François à Bangui

27 Novembre 2015 , Rédigé par TTU - Lettre d'Information Publié dans #CENTRAFRIQUE INFOS

François à Bangui

Alors que la RCA se prépare, dans le chaos, à la tenue d’élections présidentielles et législatives fixées après maints reports au 27 décem­bre, le Pape s’invite le 28 novembre à Bangui, troisième et dernière étape d’une tournée en Afrique démarrée au Kenya puis en Ouganda. Une visite à haut risque qui inquiète les services de renseignement du Vatican, comme à Rome et à Paris, embarrassant même les responsables centrafricains.

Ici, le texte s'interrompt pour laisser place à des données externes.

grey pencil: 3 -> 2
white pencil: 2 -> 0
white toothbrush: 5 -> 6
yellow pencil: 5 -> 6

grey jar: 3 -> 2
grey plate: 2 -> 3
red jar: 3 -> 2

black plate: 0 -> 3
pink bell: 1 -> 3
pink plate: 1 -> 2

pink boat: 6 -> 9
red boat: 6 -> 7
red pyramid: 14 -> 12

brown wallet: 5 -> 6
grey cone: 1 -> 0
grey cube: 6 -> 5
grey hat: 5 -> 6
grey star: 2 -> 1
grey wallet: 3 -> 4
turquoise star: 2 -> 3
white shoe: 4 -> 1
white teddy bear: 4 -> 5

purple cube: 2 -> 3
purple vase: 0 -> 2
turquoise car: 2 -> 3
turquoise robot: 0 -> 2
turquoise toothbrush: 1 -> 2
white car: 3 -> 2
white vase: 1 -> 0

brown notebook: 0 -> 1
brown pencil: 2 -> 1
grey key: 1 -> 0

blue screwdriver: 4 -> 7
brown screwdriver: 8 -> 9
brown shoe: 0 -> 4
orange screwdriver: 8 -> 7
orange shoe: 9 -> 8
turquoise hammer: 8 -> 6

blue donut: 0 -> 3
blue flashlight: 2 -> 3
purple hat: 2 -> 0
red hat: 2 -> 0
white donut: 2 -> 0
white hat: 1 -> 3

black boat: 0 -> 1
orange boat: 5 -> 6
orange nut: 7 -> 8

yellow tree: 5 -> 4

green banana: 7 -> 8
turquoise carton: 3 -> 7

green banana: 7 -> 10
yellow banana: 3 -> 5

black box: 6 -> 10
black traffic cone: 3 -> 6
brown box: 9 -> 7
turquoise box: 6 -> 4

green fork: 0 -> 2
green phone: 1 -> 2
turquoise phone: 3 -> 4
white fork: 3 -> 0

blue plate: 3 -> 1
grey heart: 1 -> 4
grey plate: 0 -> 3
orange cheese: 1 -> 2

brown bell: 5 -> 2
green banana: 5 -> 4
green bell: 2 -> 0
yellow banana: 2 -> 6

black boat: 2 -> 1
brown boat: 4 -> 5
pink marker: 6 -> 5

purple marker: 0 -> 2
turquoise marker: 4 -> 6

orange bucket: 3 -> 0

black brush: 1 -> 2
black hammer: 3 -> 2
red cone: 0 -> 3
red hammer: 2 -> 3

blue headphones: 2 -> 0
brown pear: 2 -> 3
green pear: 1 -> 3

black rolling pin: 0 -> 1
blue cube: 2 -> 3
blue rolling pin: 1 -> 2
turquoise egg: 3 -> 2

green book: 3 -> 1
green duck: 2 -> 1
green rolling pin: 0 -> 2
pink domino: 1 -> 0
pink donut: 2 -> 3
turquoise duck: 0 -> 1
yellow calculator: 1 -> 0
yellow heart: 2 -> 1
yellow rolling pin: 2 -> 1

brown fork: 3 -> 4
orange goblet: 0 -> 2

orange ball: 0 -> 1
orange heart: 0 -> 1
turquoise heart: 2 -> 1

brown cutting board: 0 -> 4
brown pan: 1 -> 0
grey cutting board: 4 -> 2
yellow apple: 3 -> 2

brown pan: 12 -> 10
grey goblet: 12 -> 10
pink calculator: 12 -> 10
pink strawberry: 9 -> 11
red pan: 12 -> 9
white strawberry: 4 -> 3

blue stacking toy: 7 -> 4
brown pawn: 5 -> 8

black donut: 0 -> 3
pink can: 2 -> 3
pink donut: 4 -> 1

Selon une source des renseignements extérieurs italiens, malgré la multiplication des notes sécuritaires alarmistes émanant des différents départements de l’Etat, relayées et défendues par les plus proches conseillers du Souve­rain Pontife, pour tenter de l’en dissuader, le Pape François n’en démord pas. Pour lui, le message de paix et de promotion du dialo­gue inter-religieux a plus que jamais besoin d’être porté en ces terres de conflits, où le clivage commu­nautaire, opposant chré­tiens et musulmans, a réduit le pays à néant – sans que la prési­dence par intérim n’ait pu contri­buer à apaiser les tensions et commencer à reconstruire un pays dévasté.

Sa décision est «sans appel», déplorent ces sources, qui en appellent aux alliés pour tenter de minimiser les risques. Du côté français, la force française Sangaris a, d’emblée, fait savoir qu’avec 900 hommes déployés dans le pays, elle ne pourrait aller au-delà de la sécurisation de l’aéro­port de Bangui et de la possibilité d’assurer des évacuations sanitai­res (EVASAN) au besoin. Pas ques­tion, donc, d’envoyer des renforts sur zone.

La garde présidentielle de la présidente par intérim, Mme Samba-Panza, composée de Rwan­dais (850 soldats sont déployés en Centrafrique), sera mise au service de la sécurité du Pape, pendant que les casques bleus de la MINUSCA joueront les «tampons», selon des sources africaines.

Les risques pesant sur la visite du Pape sont en effet nom­breux : dans un contexte ultra communautarisé, accru par la campagne électorale, la visite du Pape risque de les exacerber plus encore. L’arrivée massive de chrétiens en provenance des pays voisins, comme le Tchad ou le Cameroun, par des routes non balisées et parfois dange­reu­ses, comme la MSR1, pour rencontrer le Pape, en consti­tue un autre sur le plan sécu­ritaire. Enfin, la concentration des forces locales et régio­na­les pour assurer la sécurisa­tion des déplacements du Pape dans la capitale Bangui peut aussi favoriser des actions de déstabilisation dans le reste du pays.

Reste désormais à savoir s’il s’agira pour la Pape d’une visite complète, avec visite d’une mosquée et discours dans une cathédrale, ou d’un passage éclair de quelques heures.